Baştan ayağa siyah bir pelerin kuşanmış olsa ve görüşü zor koşullarla engellense de kılıcının ucu suda dans edercesine akıcı hareket ediyordu.

 

İster hız ister parlaklık olsun ikiz kılıçlar her konuda uzun kılıçtan fazlasıyla üstündü. Ama buna rağmen Kılıç Şeytanının delici saldırılarının istisnasız her biri karşılanıyor ve saptırılıyordu.  

 

Bu sırada kıvılcımlar ve keskin çınlamalar arasındaki kılıç ustası kadın, Kılıç Şeytanına yönelik acıma dolu bir tıslamayla geri sıçradı. Tam da öne atılmak üzereyken beklenmedik bir hamle karşısında geri çekilmekte biraz yavaş kalan Wilhelm’in alnını bir kılıç ışıltısı delmişti.

 

Wilhelm: “—hk”

 

Hemen önünde, kendisine temas etmesine izin veremeyeceği bir darbe ışıldamıştı.

 

Bu, yaklaşmakta olan kılıcı gizleyen ve kişinin göz kırpışından bile hızlı hareket eden özel bir öldürücü hamleydi.
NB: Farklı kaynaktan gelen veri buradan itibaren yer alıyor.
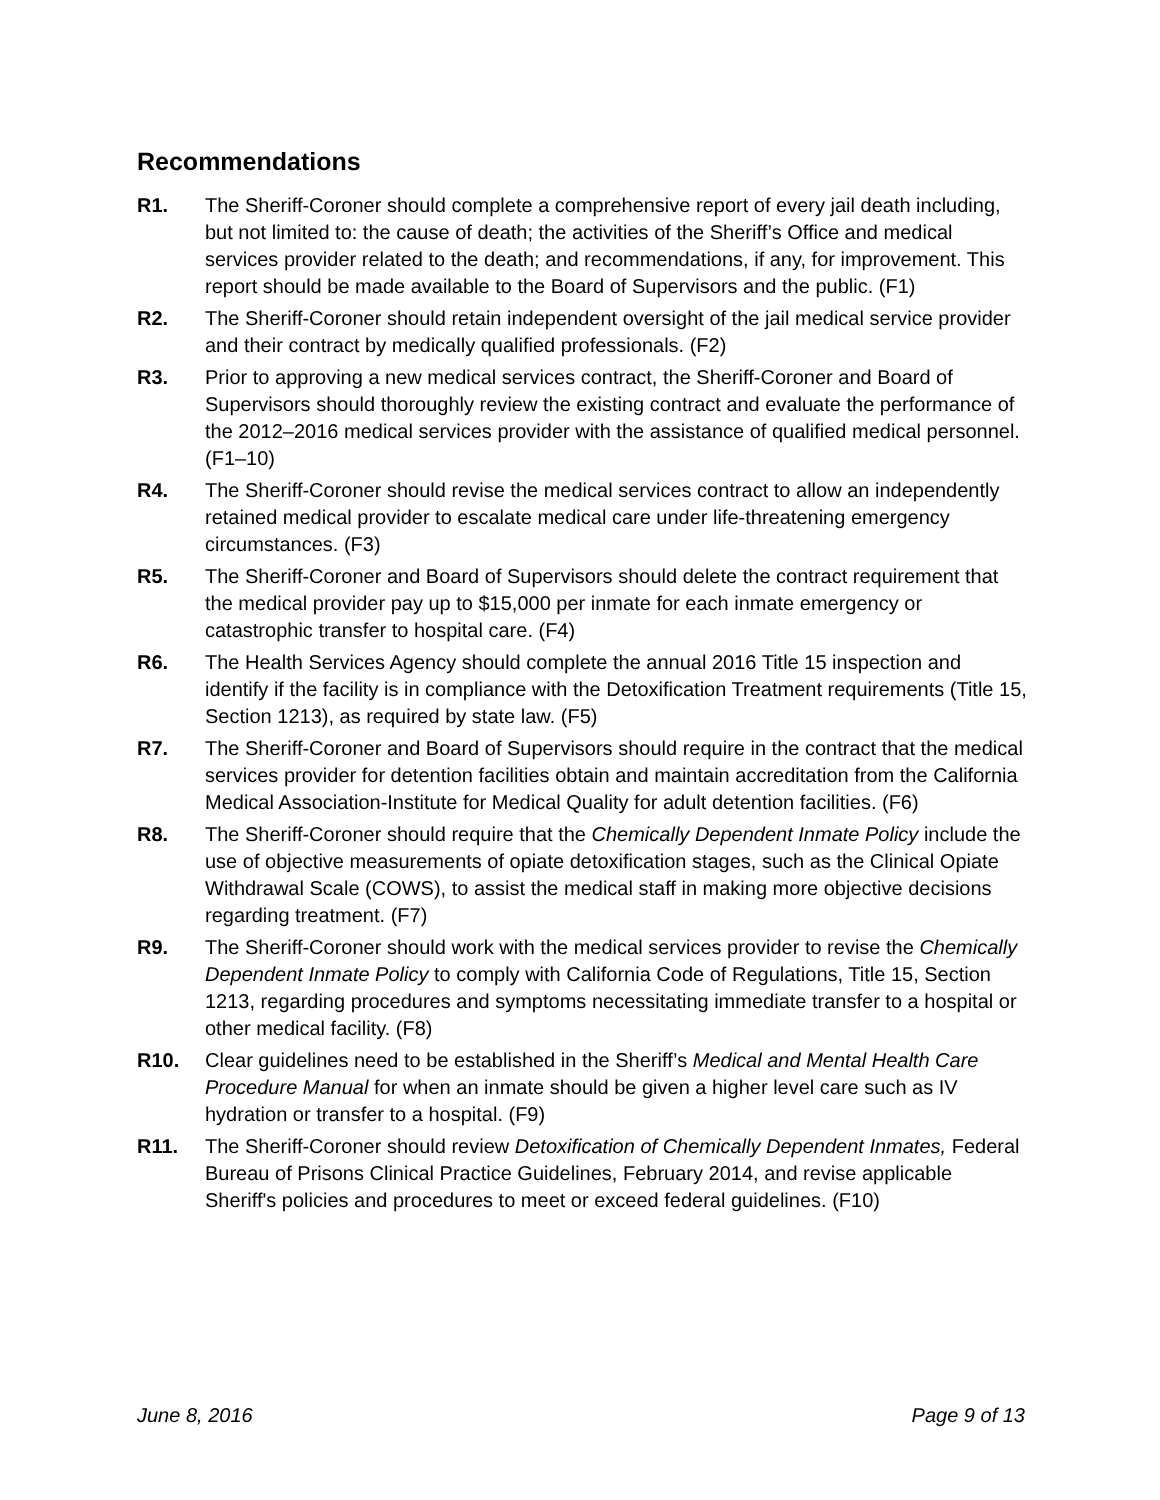Recommendations
R1. The Sheriff-Coroner should complete a comprehensive report of every jail death including, but not limited to: the cause of death; the activities of the Sheriff’s Office and medical services provider related to the death; and recommendations, if any, for improvement. This report should be made available to the Board of Supervisors and the public. (F1)
R2. The Sheriff-Coroner should retain independent oversight of the jail medical service provider and their contract by medically qualified professionals. (F2)
R3. Prior to approving a new medical services contract, the Sheriff-Coroner and Board of Supervisors should thoroughly review the existing contract and evaluate the performance of the 2012–2016 medical services provider with the assistance of qualified medical personnel. (F1–10)
R4. The Sheriff-Coroner should revise the medical services contract to allow an independently retained medical provider to escalate medical care under life-threatening emergency circumstances. (F3)
R5. The Sheriff-Coroner and Board of Supervisors should delete the contract requirement that the medical provider pay up to $15,000 per inmate for each inmate emergency or catastrophic transfer to hospital care. (F4)
R6. The Health Services Agency should complete the annual 2016 Title 15 inspection and identify if the facility is in compliance with the Detoxification Treatment requirements (Title 15, Section 1213), as required by state law. (F5)
R7. The Sheriff-Coroner and Board of Supervisors should require in the contract that the medical services provider for detention facilities obtain and maintain accreditation from the California Medical Association-Institute for Medical Quality for adult detention facilities. (F6)
R8. The Sheriff-Coroner should require that the Chemically Dependent Inmate Policy include the use of objective measurements of opiate detoxification stages, such as the Clinical Opiate Withdrawal Scale (COWS), to assist the medical staff in making more objective decisions regarding treatment. (F7)
R9. The Sheriff-Coroner should work with the medical services provider to revise the Chemically Dependent Inmate Policy to comply with California Code of Regulations, Title 15, Section 1213, regarding procedures and symptoms necessitating immediate transfer to a hospital or other medical facility. (F8)
R10. Clear guidelines need to be established in the Sheriff’s Medical and Mental Health Care Procedure Manual for when an inmate should be given a higher level care such as IV hydration or transfer to a hospital. (F9)
R11. The Sheriff-Coroner should review Detoxification of Chemically Dependent Inmates, Federal Bureau of Prisons Clinical Practice Guidelines, February 2014, and revise applicable Sheriff's policies and procedures to meet or exceed federal guidelines. (F10)
June 8, 2016 Page 9 of 13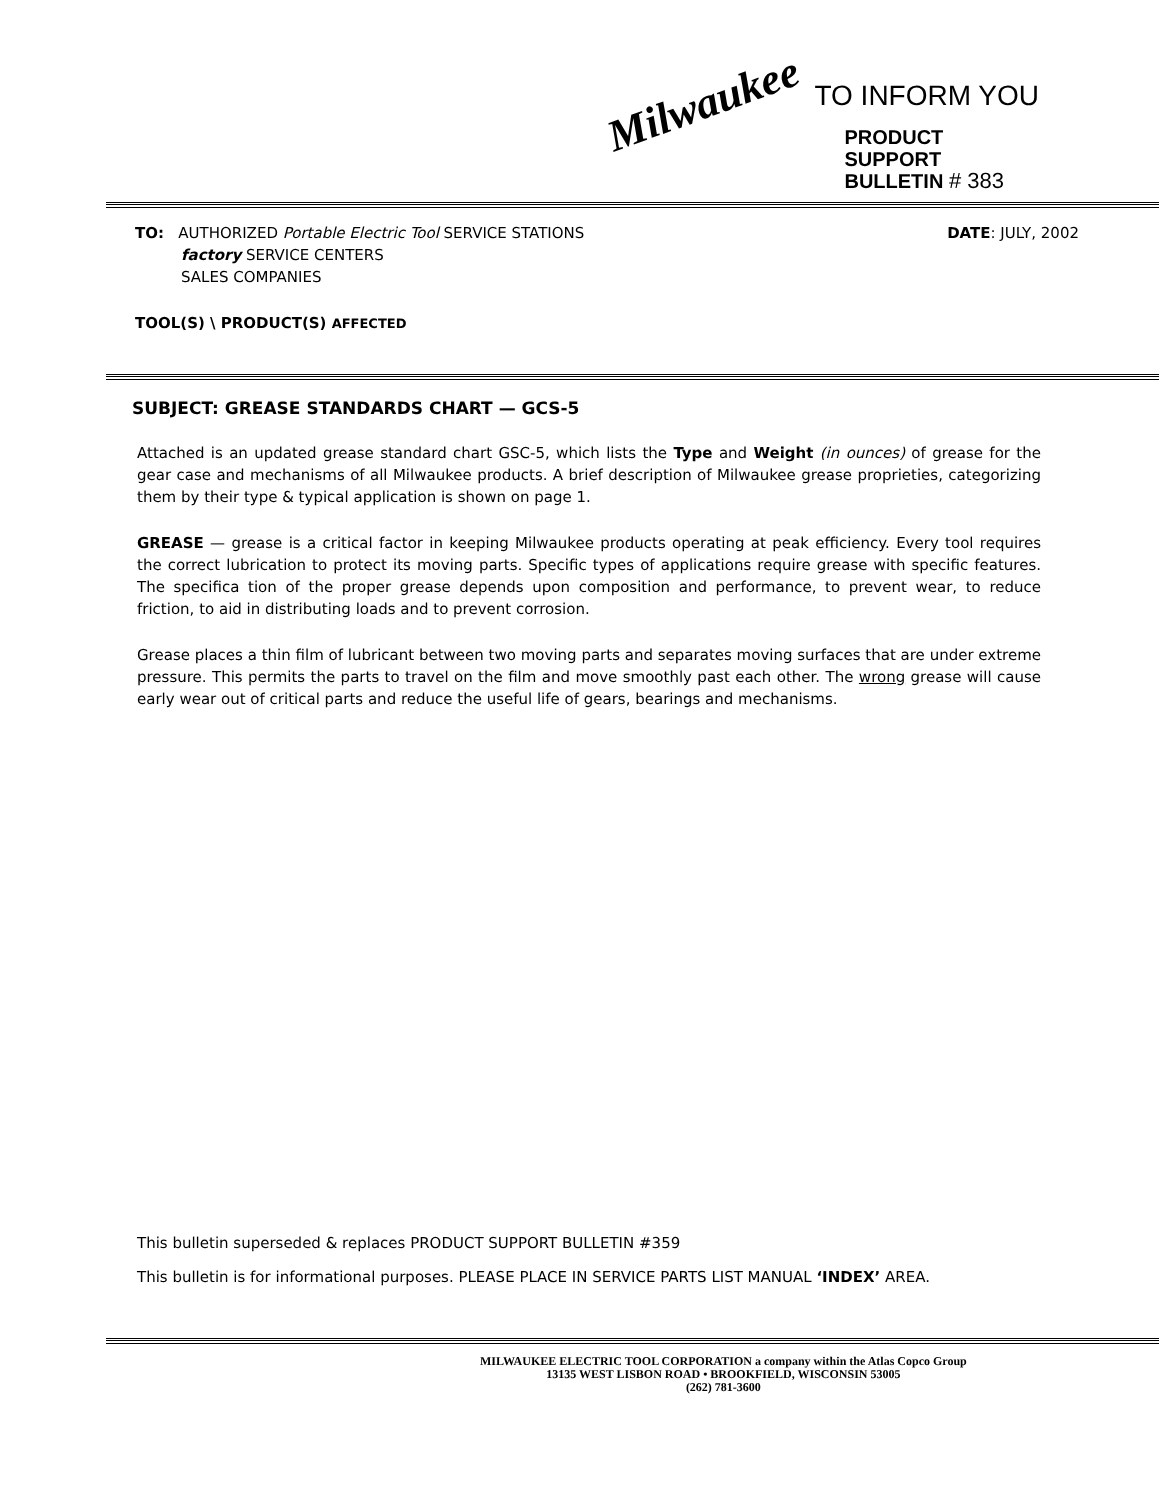Milwaukee
TO INFORM YOU
PRODUCT
SUPPORT
BULLETIN # 383
TO: AUTHORIZED Portable Electric Tool SERVICE STATIONS
factory SERVICE CENTERS
SALES COMPANIES
DATE: JULY, 2002
TOOL(S) \ PRODUCT(S) AFFECTED
SUBJECT: GREASE STANDARDS CHART — GCS-5
Attached is an updated grease standard chart GSC-5, which lists the Type and Weight (in ounces) of grease for the gear case and mechanisms of all Milwaukee products. A brief description of Milwaukee grease proprieties, categorizing them by their type & typical application is shown on page 1.
GREASE — grease is a critical factor in keeping Milwaukee products operating at peak efficiency. Every tool requires the correct lubrication to protect its moving parts. Specific types of applications require grease with specific features. The specifica tion of the proper grease depends upon composition and performance, to prevent wear, to reduce friction, to aid in distributing loads and to prevent corrosion.
Grease places a thin film of lubricant between two moving parts and separates moving surfaces that are under extreme pressure. This permits the parts to travel on the film and move smoothly past each other. The wrong grease will cause early wear out of critical parts and reduce the useful life of gears, bearings and mechanisms.
This bulletin superseded & replaces PRODUCT SUPPORT BULLETIN #359
This bulletin is for informational purposes. PLEASE PLACE IN SERVICE PARTS LIST MANUAL ‘INDEX’ AREA.
MILWAUKEE ELECTRIC TOOL CORPORATION a company within the Atlas Copco Group
13135 WEST LISBON ROAD • BROOKFIELD, WISCONSIN 53005
(262) 781-3600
Theresia’yla çarpışmakta yoğun bir tecrübesi olmasa Wilhelm, zar zor baş ettiği ölüm tehdidinin yaklaşışını görmekte başarılı olamaz ve o ışıltı tarafından beyni deşilerek öldürülürdü.

 

Kaşlarının arasındaki nokta, bu kıl payı kurtuluşun etkisiyle yanıyordu. Şüphelerini bir kenara atan Kılıç Şeytanı, incitici bir pozda donup kalmış olan kadının peşine takılmaya niyetlendi.

 

Wilhelm: “huu, kuu”

 

Theresia: “——”

 

Fakat daha kendisini hareket edecek kadar toplayamadan kadının ayakları etine indi.

 

Narin ayakların sıkı çalışılmış karın kaslarının arasına inişiyle organları sarsıldı ve tekmenin ağırlığıyla bedeni ikiye katlanırken gümüş ışıltılar kafasının üzerinde bir yay çizdi.

 

Işıltılı kılıç, ayı kesmek istercesine dümdüz uçarak ilerliyordu.

 

Uçuşunun zirvesine ulaştığındaysa yeniden zemine doğru alçalmaya ve kılıç şeytanını doğrama amacıyla atmosferi yarmaya başladı.

 

Bu saldırının ardındaki güç öncekilerle hiçbir şekilde kıyaslanamazdı; hem kılıcın ölümcüllüğü hem de kullanıcısının yeteneği herhangi bir insan bedenini rahatlıkla kesip geçebilecek düzeydeydi.

 

Fazlasıyla hızlı bir şekilde yaklaşan şey, kesin bir ölümdü.

 

Wilhelm: “Bana tepeden bakmayı bırak!”

 

Bedeni hala ikiye katlı haldeki Wilhelm iki kolunu da ansızın yukarı savurdu ve onları yukarıdan gelmekte olan ezici darbeyle buluşturdu.

 

Kılıç Şeytanının kılıçları alçalmakta olan kılıcı üst üste binerek yakalarken yaşlı adam, karşılaştığı saf güç yüzünden çenesini sıkıyordu. Darbeyi doğrudan defedemediği için de kolları alçalmaya başlıyordu ve böylece kılıç yüzeysel bir şekilde alnına saplandı.

 

Kanlar fışkırıyor, görüş alanı kırmızıya bulanıyordu. Fakat bu sırada ne dizlerinin üzerine çökmüş ne de kılıçları kırılmıştı.

 

Wilhelm: “kuuuu”

 

Kılıçları tutan kolları yeniden yukarı kalkıyor, üzerine inen kılıcı itiyordu.

 

Ağır kılıcı savuruşuyla da artçı sarsıntılar önündeki kılıç ustası kadını sarstı; bunu fırsat bilerek öne doğru bir tekme attı.

 

Ve yere inmesi gereken darbe, bunun yerine kadının havadaki bedenine yöneldi.

 

Düşmekte olan kılıcın gücüyle tekmenin birleşimi kadının bedenini uzaklaştırırken yaşlı Kılıç Şeytanı, kaçacak hiçbir yeri kalmayan narin bedene hamle etti.  

 

—Bir açıklık.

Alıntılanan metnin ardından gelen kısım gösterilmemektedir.